Rahaf Ziyad, 15, said they told him "about the challenges that we face in our education" and that he asked what could be done to help.

"We said that the things that he could do to help were to expand the school. Our classrooms are small, and the number of students is big. Also to build a garden and call it after his mother, Princess Diana. He liked the idea," she said.

FIRST VISIT

Scott Anderson, director of UNRWA operations in the West Bank, said that Jalazone was an "emblematic" camp, situated next to a settlement and with much higher unemployment inside than outside.

"It was a good opportunity to show the prince some of the challenges and opportunities that exist in a refugee camp," he said.

After the camp, William went to the centre of Ramallah where he watched a Palestinian dance troupe and listened to a young man sing a song "Ya Watani" - "Oh My Homeland" - made popular by the Lebanese singer Fairouz, later saying that the singing and dancing "were by turns beautiful, moving and joyful."

He also tasted traditional local dishes such as falafel, shwarma and kanafeh and kicked a football with local boys and girls, receiving soccer shirts bearing the names of his children.

Until now it had been British policy not to make an official royal visit to Israel and the occupied territories until the Israeli-Palestinian conflict was resolved.
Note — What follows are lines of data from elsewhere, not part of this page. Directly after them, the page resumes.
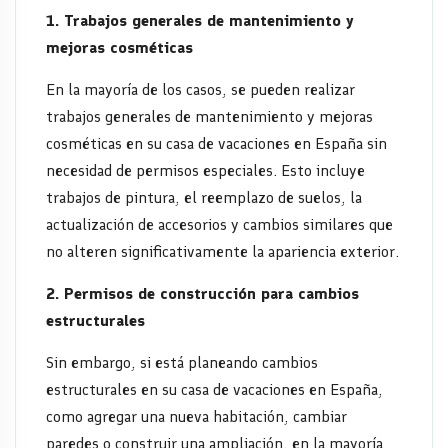
1. Trabajos generales de mantenimiento y
mejoras cosméticas
En la mayoría de los casos, se pueden realizar
trabajos generales de mantenimiento y mejoras
cosméticas en su casa de vacaciones en España sin
necesidad de permisos especiales. Esto incluye
trabajos de pintura, el reemplazo de suelos, la
actualización de accesorios y cambios similares que
no alteren significativamente la apariencia exterior.
2. Permisos de construcción para cambios
estructurales
Sin embargo, si está planeando cambios
estructurales en su casa de vacaciones en España,
como agregar una nueva habitación, cambiar
paredes o construir una ampliación, en la mayoría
Peace talks between Israel and the Palestinians collapsed in 2014 and the divide between the two sides has widened in the years since amid bouts of violence.

TEL AVIV STROLL

Palestinians want East Jerusalem, captured by Israel along with the West Bank and Gaza Strip in the 1967 Middle East war, as the capital of an independent state they seek to establish in the two territories.
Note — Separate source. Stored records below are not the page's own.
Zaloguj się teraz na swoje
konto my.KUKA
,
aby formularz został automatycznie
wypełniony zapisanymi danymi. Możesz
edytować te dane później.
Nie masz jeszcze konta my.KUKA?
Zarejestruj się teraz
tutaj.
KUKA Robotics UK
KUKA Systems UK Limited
In his public remarks at the meeting with William, Abbas said: "The Palestinian side is committed to the peace process with the Israelis, so both states could live peacefully together within the borders of 1967."
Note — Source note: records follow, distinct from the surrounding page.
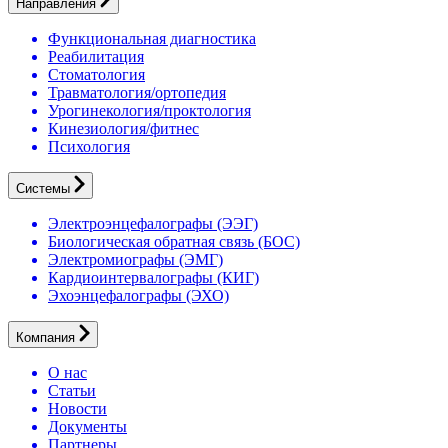
Направления
Функциональная диагностика
Реабилитация
Стоматология
Травматология/ортопедия
Урогинекология/проктология
Кинезиология/фитнес
Психология
Системы
Электроэнцефалографы (ЭЭГ)
Биологическая обратная связь (БОС)
Электромиографы (ЭМГ)
Кардиоинтервалографы (КИГ)
Эхоэнцефалографы (ЭХО)
Компания
О нас
Статьи
Новости
Документы
Партнеры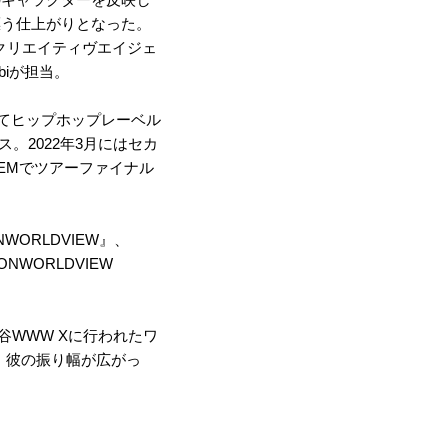
漂う仕上がりとなった。
クリエイティヴエイジェ
biが担当。
辞してヒップホップレーベル
ス。2022年3月にはセカ
RLEMでツアーファイナル
NWORLDVIEW』、
ONWORLDVIEW
渋谷WWW Xに行われたワ
露し、彼の振り幅が広がっ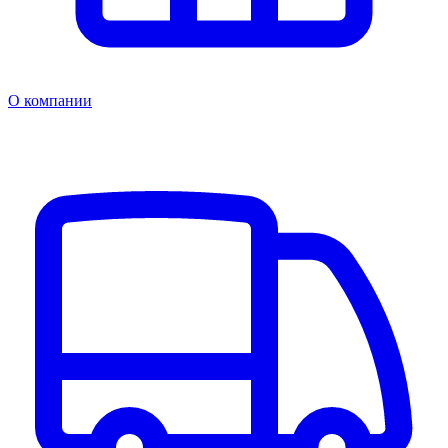
О компании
The West Bank, where Palestinians have limited self-rule, has been largely quiet in recent months, in contrast to surges of fighting along Israel's frontier with Gaza, an enclave ruled by Abbas's main Palestinian rival, the Hamas Islamist group.

Before his motorcade crossed into the West Bank, William strolled along a trendy Tel Aviv boulevard with Israeli Eurovision song contest winner Netta Barzilai to the delight of cheering onlookers.

But there was no "chicken-dance", Barzilai's signature move performed as part of her women's empowerment hit "I'm Not Your Toy" during the 2018 song-fest.

William's four-day tour, which ends on Thursday with a visit to holy sites, also marks the first time a member of the British royal family has paid an official visit to Israel.